= OBJECTIVE =
Please reproduce every line of the records below without changing a single character.

= PROVIDED INFORMATION =
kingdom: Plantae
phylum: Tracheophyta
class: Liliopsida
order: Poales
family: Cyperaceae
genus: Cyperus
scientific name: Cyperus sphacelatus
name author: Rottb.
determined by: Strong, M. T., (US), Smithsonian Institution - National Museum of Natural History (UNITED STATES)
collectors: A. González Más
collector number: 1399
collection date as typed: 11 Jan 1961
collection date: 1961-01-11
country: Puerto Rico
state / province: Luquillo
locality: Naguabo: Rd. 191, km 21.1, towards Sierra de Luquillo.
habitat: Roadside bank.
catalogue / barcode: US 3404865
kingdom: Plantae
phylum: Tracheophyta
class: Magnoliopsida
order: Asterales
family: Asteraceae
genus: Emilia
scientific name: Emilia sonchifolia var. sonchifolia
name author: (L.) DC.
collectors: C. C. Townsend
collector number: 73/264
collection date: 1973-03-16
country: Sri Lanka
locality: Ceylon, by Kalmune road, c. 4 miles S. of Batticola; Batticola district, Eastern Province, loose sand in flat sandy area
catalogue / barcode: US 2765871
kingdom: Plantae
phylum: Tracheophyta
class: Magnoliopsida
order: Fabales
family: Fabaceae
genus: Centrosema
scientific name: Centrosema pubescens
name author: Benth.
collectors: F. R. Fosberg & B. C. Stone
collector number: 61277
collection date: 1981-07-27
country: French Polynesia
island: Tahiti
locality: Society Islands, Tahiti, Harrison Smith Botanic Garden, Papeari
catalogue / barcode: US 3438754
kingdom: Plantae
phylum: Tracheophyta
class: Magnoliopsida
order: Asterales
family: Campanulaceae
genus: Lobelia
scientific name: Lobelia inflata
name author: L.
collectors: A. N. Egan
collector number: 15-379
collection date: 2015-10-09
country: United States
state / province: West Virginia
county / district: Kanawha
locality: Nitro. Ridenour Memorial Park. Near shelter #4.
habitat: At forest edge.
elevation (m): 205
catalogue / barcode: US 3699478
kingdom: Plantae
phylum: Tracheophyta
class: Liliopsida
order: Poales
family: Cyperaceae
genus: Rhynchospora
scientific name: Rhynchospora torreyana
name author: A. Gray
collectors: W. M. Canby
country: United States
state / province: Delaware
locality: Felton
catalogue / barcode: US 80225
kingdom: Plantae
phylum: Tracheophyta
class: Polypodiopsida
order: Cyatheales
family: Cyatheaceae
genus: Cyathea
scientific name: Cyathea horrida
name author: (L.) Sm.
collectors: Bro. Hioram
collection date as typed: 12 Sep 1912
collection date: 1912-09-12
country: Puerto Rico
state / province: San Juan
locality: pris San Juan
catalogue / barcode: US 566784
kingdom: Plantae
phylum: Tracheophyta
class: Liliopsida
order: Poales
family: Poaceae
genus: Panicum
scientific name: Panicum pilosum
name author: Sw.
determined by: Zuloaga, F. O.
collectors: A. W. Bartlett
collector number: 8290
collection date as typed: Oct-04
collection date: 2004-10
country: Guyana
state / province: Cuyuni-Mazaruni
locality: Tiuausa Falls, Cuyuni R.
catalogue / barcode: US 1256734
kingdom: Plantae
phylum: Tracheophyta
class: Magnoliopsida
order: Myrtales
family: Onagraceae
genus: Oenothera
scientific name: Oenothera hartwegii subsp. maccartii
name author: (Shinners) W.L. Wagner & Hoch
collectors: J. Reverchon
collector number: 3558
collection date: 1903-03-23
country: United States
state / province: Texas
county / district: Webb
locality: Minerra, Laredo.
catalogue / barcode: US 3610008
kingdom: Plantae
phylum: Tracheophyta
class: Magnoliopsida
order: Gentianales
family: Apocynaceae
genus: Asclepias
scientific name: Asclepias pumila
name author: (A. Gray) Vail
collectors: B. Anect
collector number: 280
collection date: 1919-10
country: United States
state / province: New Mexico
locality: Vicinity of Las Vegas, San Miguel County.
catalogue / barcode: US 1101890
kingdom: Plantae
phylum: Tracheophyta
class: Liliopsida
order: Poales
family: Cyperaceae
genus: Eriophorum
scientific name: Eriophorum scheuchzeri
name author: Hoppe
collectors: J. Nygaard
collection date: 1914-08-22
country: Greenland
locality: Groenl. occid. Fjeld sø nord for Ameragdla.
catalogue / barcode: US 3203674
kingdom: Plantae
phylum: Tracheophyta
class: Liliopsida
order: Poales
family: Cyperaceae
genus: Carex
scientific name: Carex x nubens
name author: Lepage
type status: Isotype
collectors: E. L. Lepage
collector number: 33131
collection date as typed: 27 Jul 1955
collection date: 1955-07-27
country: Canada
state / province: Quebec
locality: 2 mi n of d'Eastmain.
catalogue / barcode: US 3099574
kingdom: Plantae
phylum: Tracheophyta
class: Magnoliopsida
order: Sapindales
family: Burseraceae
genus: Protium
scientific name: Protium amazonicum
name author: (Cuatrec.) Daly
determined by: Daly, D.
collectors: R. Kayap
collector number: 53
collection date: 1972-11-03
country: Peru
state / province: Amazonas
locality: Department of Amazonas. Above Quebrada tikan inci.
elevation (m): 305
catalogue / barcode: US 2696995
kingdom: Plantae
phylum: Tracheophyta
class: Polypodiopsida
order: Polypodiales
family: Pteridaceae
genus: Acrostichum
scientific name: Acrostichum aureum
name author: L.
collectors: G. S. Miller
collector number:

= SOLVED EXERCISE =
kingdom: Plantae
phylum: Tracheophyta
class: Liliopsida
order: Poales
family: Cyperaceae
genus: Cyperus
scientific name: Cyperus sphacelatus
name author: Rottb.
determined by: Strong, M. T., (US), Smithsonian Institution - National Museum of Natural History (UNITED STATES)
collectors: A. González Más
collector number: 1399
collection date as typed: 11 Jan 1961
collection date: 1961-01-11
country: Puerto Rico
state / province: Luquillo
locality: Naguabo: Rd. 191, km 21.1, towards Sierra de Luquillo.
habitat: Roadside bank.
catalogue / barcode: US 3404865
kingdom: Plantae
phylum: Tracheophyta
class: Magnoliopsida
order: Asterales
family: Asteraceae
genus: Emilia
scientific name: Emilia sonchifolia var. sonchifolia
name author: (L.) DC.
collectors: C. C. Townsend
collector number: 73/264
collection date: 1973-03-16
country: Sri Lanka
locality: Ceylon, by Kalmune road, c. 4 miles S. of Batticola; Batticola district, Eastern Province, loose sand in flat sandy area
catalogue / barcode: US 2765871
kingdom: Plantae
phylum: Tracheophyta
class: Magnoliopsida
order: Fabales
family: Fabaceae
genus: Centrosema
scientific name: Centrosema pubescens
name author: Benth.
collectors: F. R. Fosberg & B. C. Stone
collector number: 61277
collection date: 1981-07-27
country: French Polynesia
island: Tahiti
locality: Society Islands, Tahiti, Harrison Smith Botanic Garden, Papeari
catalogue / barcode: US 3438754
kingdom: Plantae
phylum: Tracheophyta
class: Magnoliopsida
order: Asterales
family: Campanulaceae
genus: Lobelia
scientific name: Lobelia inflata
name author: L.
collectors: A. N. Egan
collector number: 15-379
collection date: 2015-10-09
country: United States
state / province: West Virginia
county / district: Kanawha
locality: Nitro. Ridenour Memorial Park. Near shelter #4.
habitat: At forest edge.
elevation (m): 205
catalogue / barcode: US 3699478
kingdom: Plantae
phylum: Tracheophyta
class: Liliopsida
order: Poales
family: Cyperaceae
genus: Rhynchospora
scientific name: Rhynchospora torreyana
name author: A. Gray
collectors: W. M. Canby
country: United States
state / province: Delaware
locality: Felton
catalogue / barcode: US 80225
kingdom: Plantae
phylum: Tracheophyta
class: Polypodiopsida
order: Cyatheales
family: Cyatheaceae
genus: Cyathea
scientific name: Cyathea horrida
name author: (L.) Sm.
collectors: Bro. Hioram
collection date as typed: 12 Sep 1912
collection date: 1912-09-12
country: Puerto Rico
state / province: San Juan
locality: pris San Juan
catalogue / barcode: US 566784
kingdom: Plantae
phylum: Tracheophyta
class: Liliopsida
order: Poales
family: Poaceae
genus: Panicum
scientific name: Panicum pilosum
name author: Sw.
determined by: Zuloaga, F. O.
collectors: A. W. Bartlett
collector number: 8290
collection date as typed: Oct-04
collection date: 2004-10
country: Guyana
state / province: Cuyuni-Mazaruni
locality: Tiuausa Falls, Cuyuni R.
catalogue / barcode: US 1256734
kingdom: Plantae
phylum: Tracheophyta
class: Magnoliopsida
order: Myrtales
family: Onagraceae
genus: Oenothera
scientific name: Oenothera hartwegii subsp. maccartii
name author: (Shinners) W.L. Wagner & Hoch
collectors: J. Reverchon
collector number: 3558
collection date: 1903-03-23
country: United States
state / province: Texas
county / district: Webb
locality: Minerra, Laredo.
catalogue / barcode: US 3610008
kingdom: Plantae
phylum: Tracheophyta
class: Magnoliopsida
order: Gentianales
family: Apocynaceae
genus: Asclepias
scientific name: Asclepias pumila
name author: (A. Gray) Vail
collectors: B. Anect
collector number: 280
collection date: 1919-10
country: United States
state / province: New Mexico
locality: Vicinity of Las Vegas, San Miguel County.
catalogue / barcode: US 1101890
kingdom: Plantae
phylum: Tracheophyta
class: Liliopsida
order: Poales
family: Cyperaceae
genus: Eriophorum
scientific name: Eriophorum scheuchzeri
name author: Hoppe
collectors: J. Nygaard
collection date: 1914-08-22
country: Greenland
locality: Groenl. occid. Fjeld sø nord for Ameragdla.
catalogue / barcode: US 3203674
kingdom: Plantae
phylum: Tracheophyta
class: Liliopsida
order: Poales
family: Cyperaceae
genus: Carex
scientific name: Carex x nubens
name author: Lepage
type status: Isotype
collectors: E. L. Lepage
collector number: 33131
collection date as typed: 27 Jul 1955
collection date: 1955-07-27
country: Canada
state / province: Quebec
locality: 2 mi n of d'Eastmain.
catalogue / barcode: US 3099574
kingdom: Plantae
phylum: Tracheophyta
class: Magnoliopsida
order: Sapindales
family: Burseraceae
genus: Protium
scientific name: Protium amazonicum
name author: (Cuatrec.) Daly
determined by: Daly, D.
collectors: R. Kayap
collector number: 53
collection date: 1972-11-03
country: Peru
state / province: Amazonas
locality: Department of Amazonas. Above Quebrada tikan inci.
elevation (m): 305
catalogue / barcode: US 2696995
kingdom: Plantae
phylum: Tracheophyta
class: Polypodiopsida
order: Polypodiales
family: Pteridaceae
genus: Acrostichum
scientific name: Acrostichum aureum
name author: L.
collectors: G. S. Miller
collector number:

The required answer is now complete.